Dilema Industri Tembakau Nasional (Aktual/Ilst.Nelson)
Dilema Industri Tembakau Nasional (Aktual/Ilst.Nelson)

Jakarta, Aktual.com — Peraturan Menteri Perindustrian Nomor 63/M-IND/PER/8/2015 tentang Peta Jalan (Roadmap) Produksi Industri Hasil Tembakau (IHT) ditentang oleh sejumlah pihak.
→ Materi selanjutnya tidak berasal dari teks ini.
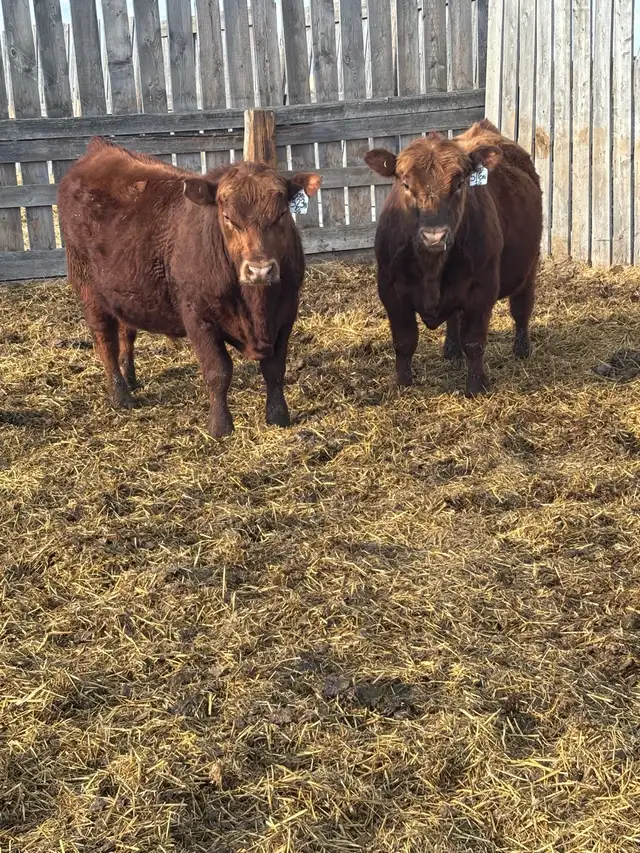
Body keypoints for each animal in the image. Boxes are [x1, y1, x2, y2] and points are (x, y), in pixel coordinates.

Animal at [57, 138, 321, 437]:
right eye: (228, 217)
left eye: (282, 214)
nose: (260, 269)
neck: (257, 307)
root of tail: (98, 150)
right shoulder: (198, 316)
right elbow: (218, 372)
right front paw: (220, 426)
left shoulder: (286, 313)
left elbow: (275, 368)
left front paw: (278, 416)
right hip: (89, 289)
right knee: (105, 341)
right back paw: (120, 395)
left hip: (124, 291)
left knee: (127, 333)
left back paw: (131, 379)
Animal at [364, 119, 542, 397]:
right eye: (406, 185)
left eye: (459, 184)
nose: (434, 236)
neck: (431, 268)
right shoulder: (390, 290)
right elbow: (404, 340)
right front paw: (403, 383)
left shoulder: (482, 290)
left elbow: (475, 342)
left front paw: (476, 386)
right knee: (454, 317)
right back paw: (451, 350)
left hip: (530, 264)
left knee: (522, 308)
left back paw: (521, 349)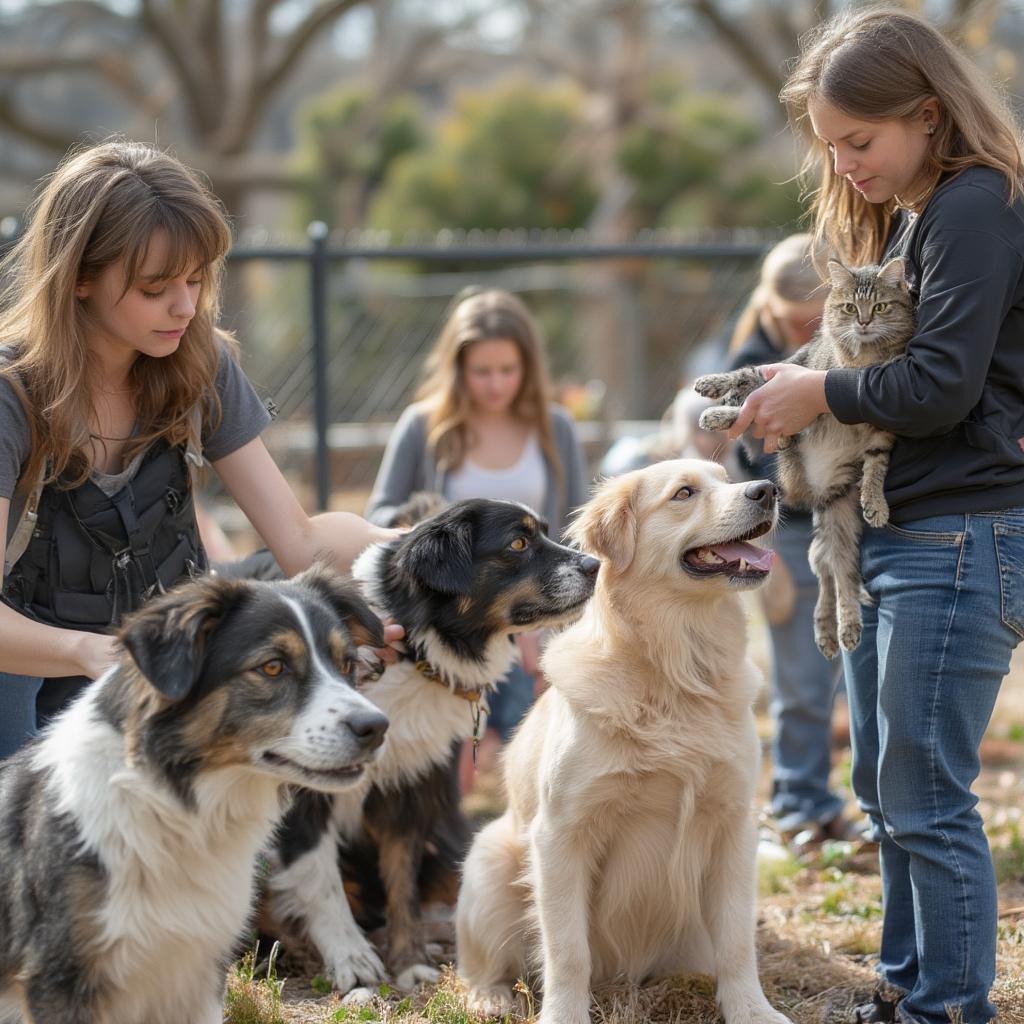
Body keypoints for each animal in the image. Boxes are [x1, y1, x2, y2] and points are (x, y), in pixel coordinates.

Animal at [0, 569, 389, 1024]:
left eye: (347, 665)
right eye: (272, 667)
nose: (376, 727)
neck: (170, 808)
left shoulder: (197, 971)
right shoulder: (59, 980)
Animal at [264, 499, 598, 995]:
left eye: (542, 532)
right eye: (518, 543)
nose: (596, 565)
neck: (415, 650)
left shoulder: (409, 787)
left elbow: (402, 884)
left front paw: (409, 962)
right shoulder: (301, 783)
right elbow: (318, 877)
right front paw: (350, 958)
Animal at [456, 462, 790, 1024]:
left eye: (726, 477)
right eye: (684, 493)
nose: (767, 490)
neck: (676, 671)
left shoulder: (733, 825)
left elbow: (736, 939)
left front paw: (751, 1009)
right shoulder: (561, 834)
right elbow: (567, 950)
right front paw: (564, 1016)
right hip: (489, 860)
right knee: (483, 961)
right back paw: (489, 996)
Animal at [692, 254, 917, 655]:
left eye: (880, 306)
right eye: (849, 307)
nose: (863, 322)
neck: (862, 359)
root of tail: (816, 493)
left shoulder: (882, 427)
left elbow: (876, 466)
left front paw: (876, 500)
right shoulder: (800, 379)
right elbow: (752, 389)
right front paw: (720, 401)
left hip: (842, 519)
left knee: (837, 572)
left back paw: (842, 626)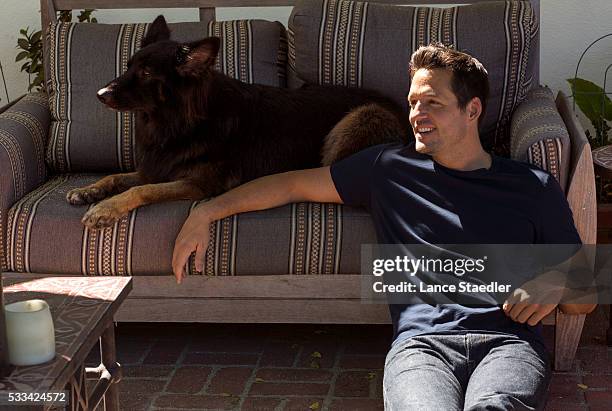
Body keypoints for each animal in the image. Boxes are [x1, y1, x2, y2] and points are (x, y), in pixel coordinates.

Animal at [67, 16, 406, 229]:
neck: (180, 121)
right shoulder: (157, 167)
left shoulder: (198, 184)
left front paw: (105, 208)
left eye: (147, 73)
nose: (99, 94)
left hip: (362, 115)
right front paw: (89, 190)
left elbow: (141, 190)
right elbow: (116, 177)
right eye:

Pasalnya, peraturan tersebut sangat merugikan masyarakat Indonesia dan terkesan hanya untuk memenuhi keinginan industri tanpa mempertimbangkan aspek dampak yang akan ditimbulkan.

Ketua Koalisi Rakyat Bersatu Melawan Kebohongan Industri Rokok, dr Kartono Muhammad mengungkapkan, peraturan kemenperin tersebut akan mendorong peningkatan jumlah produksi yang sangat signifikan yang tentunya akan berbahaya bagi Sumber Daya Manusia (SDM) indonesia kedepan.
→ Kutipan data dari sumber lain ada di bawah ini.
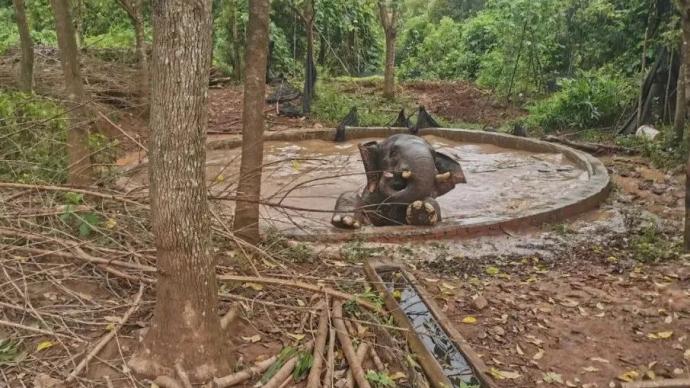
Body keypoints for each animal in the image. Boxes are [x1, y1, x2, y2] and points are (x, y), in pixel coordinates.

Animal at [330, 135, 464, 229]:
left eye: (434, 157)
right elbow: (349, 196)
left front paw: (421, 211)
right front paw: (344, 221)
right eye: (393, 153)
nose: (388, 174)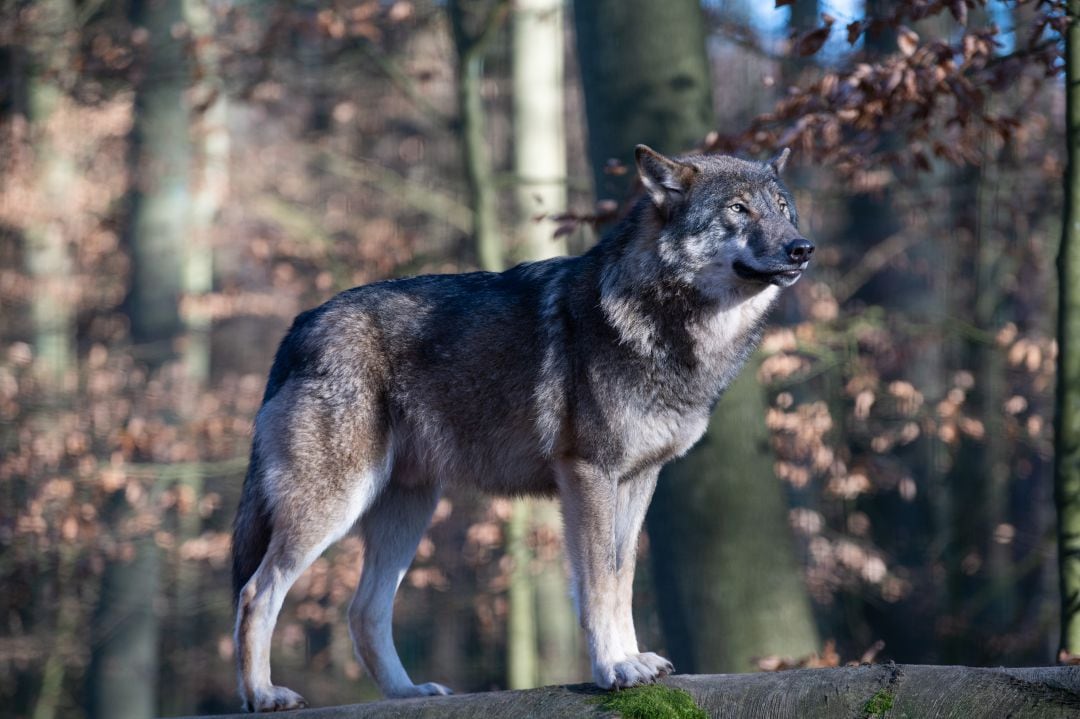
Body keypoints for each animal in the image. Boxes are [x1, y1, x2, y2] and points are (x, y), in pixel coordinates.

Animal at [232, 142, 812, 708]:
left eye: (782, 208)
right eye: (737, 209)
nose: (802, 248)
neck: (661, 320)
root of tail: (301, 324)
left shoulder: (638, 479)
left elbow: (620, 578)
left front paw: (634, 661)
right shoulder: (587, 476)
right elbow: (598, 583)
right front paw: (614, 667)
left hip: (407, 511)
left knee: (363, 611)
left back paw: (406, 693)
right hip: (334, 505)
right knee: (255, 593)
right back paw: (263, 695)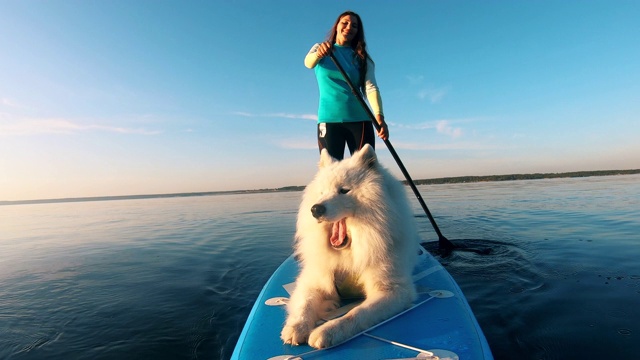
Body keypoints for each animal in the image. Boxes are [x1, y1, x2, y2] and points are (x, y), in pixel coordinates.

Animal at [282, 143, 420, 348]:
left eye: (344, 190)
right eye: (322, 192)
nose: (315, 209)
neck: (348, 253)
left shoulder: (394, 290)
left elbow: (356, 313)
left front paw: (327, 332)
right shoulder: (314, 279)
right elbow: (305, 303)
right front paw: (296, 327)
“Kemenperin tersebut dikeluarkan tanpa mempertimbangkan faktor kesehatan sebagai pertimbangan utama, padahal produk rokok adalah produk yang dapat mengakibatkan kesakitan, kematian dan kemiskinan yang berkelanjutan,” ungkap Kartono ke Aktual.com, Selasa (5/1).
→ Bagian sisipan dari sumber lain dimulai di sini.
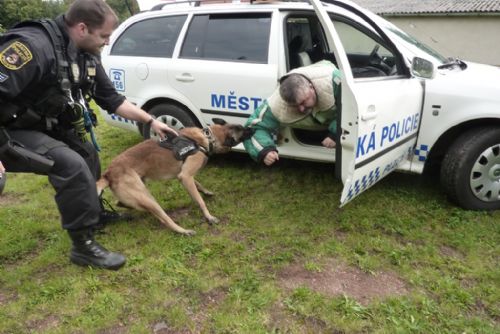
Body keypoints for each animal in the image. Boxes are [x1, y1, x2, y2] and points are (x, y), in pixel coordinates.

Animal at [95, 119, 250, 235]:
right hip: (148, 198)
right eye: (242, 130)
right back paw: (183, 231)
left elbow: (198, 185)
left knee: (120, 203)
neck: (207, 137)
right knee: (165, 220)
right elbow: (200, 201)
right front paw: (209, 217)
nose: (251, 128)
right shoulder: (186, 176)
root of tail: (108, 173)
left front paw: (206, 191)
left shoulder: (183, 176)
Kartono menuturkan, selain peraturan tersebut meniadakan elemen pertimbangan kesehatan, dalam peraturan tersebut juga disebutkan target produksi jumlah batang rokok sebanyak 5-7 persen per tahun, atau menjadi 524,2 miliar batang rokok pada tahun 2020.

“Ini kan bahaya, jika dihitung-hitung, setiap harinya setiap warga negara secara rata-rata akan mengkonsumsi 40 batang rokok,” tuturnya.

Selain itu, menurut Kartono, peningkatan produksi rokok nantinya juga akan berdampak pada meningkatnya jumlah perokok tidak hanya perokok dewasa tetapi juga perokok pemula yaitu anak-anak dan remaja.

“Sehingga upaya pembangunan IHR dalam peraturan ini hanya dilihat dari aspek kapitalisasi saja tanpa melihat aspek keberlanjutan dan dampak yang ditimbulkan,” katanya.

Olehnya itu, Kartono meminta kepada Kemenperin untuk segera mencabut permenperin tersebut. Karena dianggap hanya akan merugikan khususnya bagi kesehatan generasi masa depan.

“Jadi saat in kami telah mengirim surat somasi ke Kemenperin untuk melakukan pencabutan atas aturan tersebut. Karena ditinjau dari berbagai aspek sangat merugikan,” tutupnya.